How long is a life sentence?
Posted on Thursday, February 22nd, 2007 by Home Office WatchCategory: Courts
Today, the Home Office tells us they don’t know how many people sentenced to life since 1997 have already been released.
This is rather surprising given that back in June last year they seemed perfectly able to access the information.
With the average life sentence now just 11 years – which makes rather a mockery of calling it “life” at all, it’s pretty important we know just how short some of these life sentences can be. Calling a one or two year sentence “life” is basically just a lie, and the government should come clean about it.
Of course, last time they came clean, the papers didn’t take kindly to the news that lifers were, as they put it, “roaming the streets”. Could the fear of bad publicity be what’s prompting Gerry Sutcliffe’s reticence? Surely not…
Comment : Trackback :Related posts:






March 14th, 2007 at 2:02 am
It’s really disappoining that an allegedly liberal party should stoop to this kind of deliberately misleading nonsense. The fact that people with a life sentence only serve 11 years on average does not ‘make a mockery of calling it “life” at all’, because a life sentence is an indefinite sentence, meaning that you can only be let out if the parole board determine that you are reformed. Thinking that those sentenced to life must serve a really long time is to confuse the sentence with the tariff (which is the judge’s verdict on the minimum amount of time to be served).

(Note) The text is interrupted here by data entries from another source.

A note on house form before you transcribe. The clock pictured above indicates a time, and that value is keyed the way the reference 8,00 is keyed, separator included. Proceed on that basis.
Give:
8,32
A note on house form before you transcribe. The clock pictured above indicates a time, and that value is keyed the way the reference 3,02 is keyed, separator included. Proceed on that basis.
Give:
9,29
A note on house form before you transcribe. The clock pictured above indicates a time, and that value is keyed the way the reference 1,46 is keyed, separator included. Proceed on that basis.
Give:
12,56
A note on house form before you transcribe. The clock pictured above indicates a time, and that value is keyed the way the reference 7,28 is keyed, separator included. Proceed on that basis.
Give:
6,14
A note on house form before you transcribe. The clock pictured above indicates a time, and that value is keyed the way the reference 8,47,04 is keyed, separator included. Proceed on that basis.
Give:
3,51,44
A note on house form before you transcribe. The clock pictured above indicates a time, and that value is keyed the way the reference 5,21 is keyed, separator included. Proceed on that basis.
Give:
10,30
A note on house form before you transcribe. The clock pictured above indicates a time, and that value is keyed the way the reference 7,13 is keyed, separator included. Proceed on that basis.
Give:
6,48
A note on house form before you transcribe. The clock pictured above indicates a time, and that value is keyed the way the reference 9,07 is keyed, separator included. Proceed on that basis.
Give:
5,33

There is no inconsistency at all in sentencing people to life whilst fully expecting to let them out after a few years. It is not ‘basically just a lie’.
What is most irritating is that you surely know all this, but you deliberately pander to the illiberal agenda of the Sun and the Daily Mail. And in doing so you degrade the standard of our political debate. Why not talk about ‘bogus asylum seekers’ too while you’re at it? Here’s a hint: you will never win an election by trying to chase after the Mail-reader vote. Your only hope is to honestly appeal to those who actually believe in liberalism. You should be defending parole, not trying to discredit it by disingenuous doublespeak.